Pro-wrestler Brian Pillman used "Don't Bite the Hand That Feeds" as his theme music, when WCW talent went on tour with New Japan Pro-Wrestling. Another pro wrestler, Larry Zbyszko, used "City To City" as his theme music in New Japan.

==Critical reception==
Upon release Nick Robinson of British magazine Music Week reviewed the album more or less positively.
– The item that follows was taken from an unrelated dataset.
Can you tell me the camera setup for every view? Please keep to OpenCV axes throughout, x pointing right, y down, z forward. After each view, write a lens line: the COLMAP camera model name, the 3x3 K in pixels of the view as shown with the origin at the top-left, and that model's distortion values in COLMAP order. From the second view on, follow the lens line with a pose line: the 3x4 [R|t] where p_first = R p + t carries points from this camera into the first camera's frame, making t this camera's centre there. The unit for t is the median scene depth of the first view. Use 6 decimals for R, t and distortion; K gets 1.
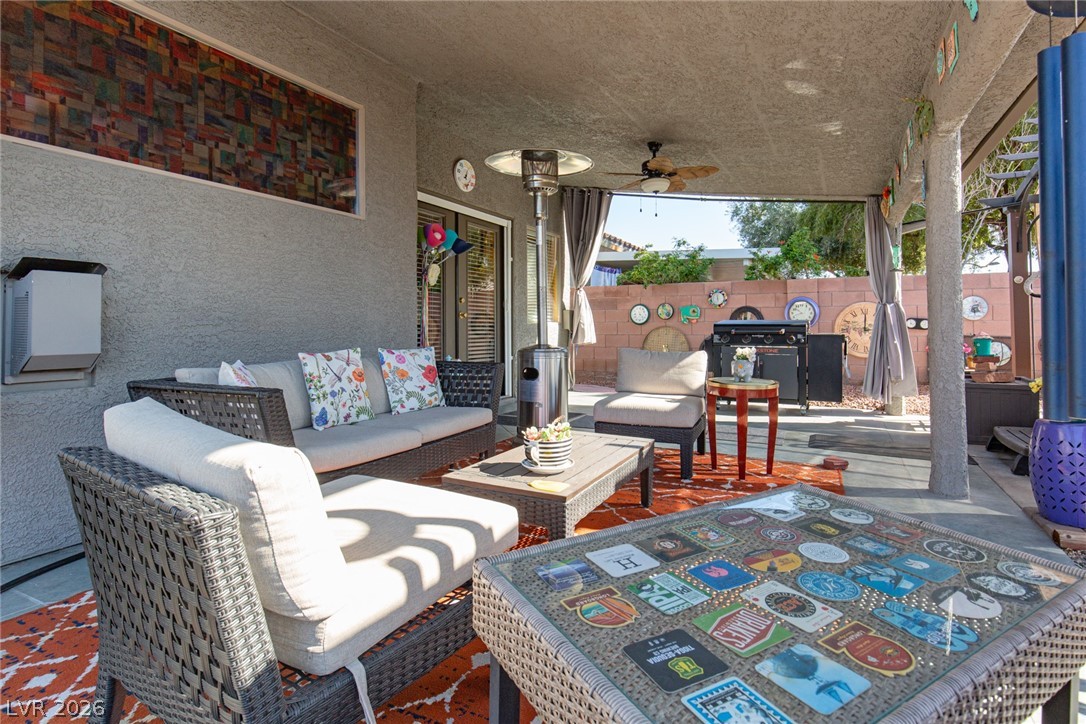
lens RADIAL K [[543.0, 0, 583.7], [0, 543.0, 319.6], [0, 0, 1]] dist [0.000383, -0.000001]
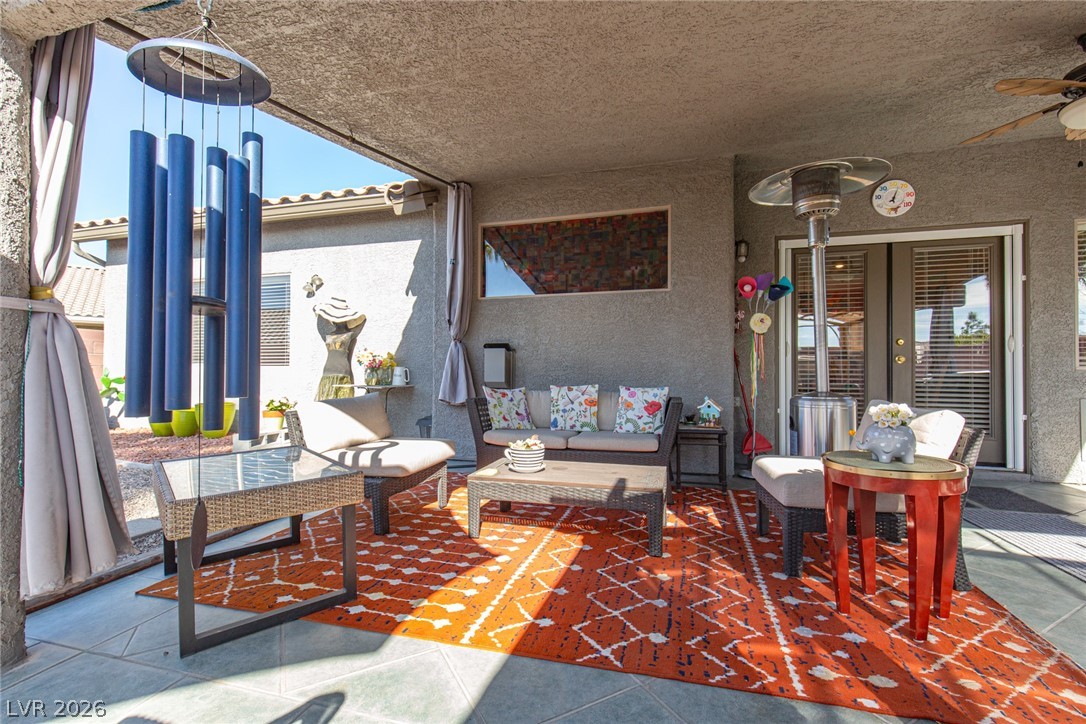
lens RADIAL K [[487.9, 0, 540.0], [0, 487.9, 371.5], [0, 0, 1]] dist [-0.000747, -0.000340]
pose [[0.146474, -0.005015, -0.989202, 0.744266], [0.007670, 0.999963, -0.003934, 0.015910], [0.989185, -0.007011, 0.146507, 0.521838]]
He said the "production and sound is virtually faultless", but expressed a shame about a lack of originality in "good hard rock stuff."

==Track listing==

Side one
| No. | Title | Writer(s) | Length |
|---|---|---|---|
| 1. | "City to City" | Robbin Crosby; Juan Croucier; Warren DeMartini; Stephen Pearcy; Beau Hill; | 3:31 |
| 2. | "I Want a Woman" | Crosby; Croucier; Pearcy; Hill; | 3:58 |
| 3. | "Way Cool Jr." | DeMartini; Pearcy; Hill; | 4:27 |
| 4. | "Don't Bite the Hand That Feeds" | Crosby; Croucier; Pearcy; Hill; | 3:08 |
| 5. | "I Want to Love You Tonight" | Crosby; DeMartini; Pearcy; | 4:27 |

Side two
| No. | Title | Writer(s) | Length |
|---|---|---|---|
| 6. | "Chain Reaction" | DeMartini; Croucier; Pearcy; | 3:42 |
| 7. | "No Surprise" | DeMartini; Pearcy; | 4:03 |
| 8. | "Bottom Line" | Crosby; Croucier; DeMartini; Pearcy; Hill; | 4:20 |
| 9. | "What's It Gonna Be" | Crosby; Croucier; DeMartini; Pearcy; Hill; | 4:07 |
| 10. | "What I'm After" | Croucier; Pearcy; | 3:35 |
| Total length: |  |  | 39:25 |

==Personnel==
- Ratt
- Stephen Pearcy – lead vocals
- Robbin Crosby – lead & rhythm guitar, backing vocals
- Warren DeMartini – lead & rhythm guitar, backing vocals
- Juan Croucier – bass guitar, backing vocals
- Bobby Blotzer – drums, percussion, harmonica, washboard

- Additional musicians
- New West Horns arranged by Chris Botti and Kent Smith

- Production
- Produced By Beau Hill and Mike Stone
- Recorded by Stephen Benben and Al Wright; assisted by Marty Hornburg, Tom Banghart and Jim Mitchell
- Mixed by Stephen Benben and Beau Hill

==Charts==

| Chart (1988) | Peak position |
|---|---|
| Japanese Albums (Oricon) | 6 |
| Swedish Albums (Sverigetopplistan) | 28 |
| UK Albums (Official Charts) | 82 |
| US Billboard 200 | 17 |

==Certifications==

| Region | Certification | Certified units/sales |
| Japan (RIAJ) | Gold | 100,000^{^} |
| United States (RIAA) | Platinum | 1,000,000^{^} |
^{^} Shipments figures based on certification alone.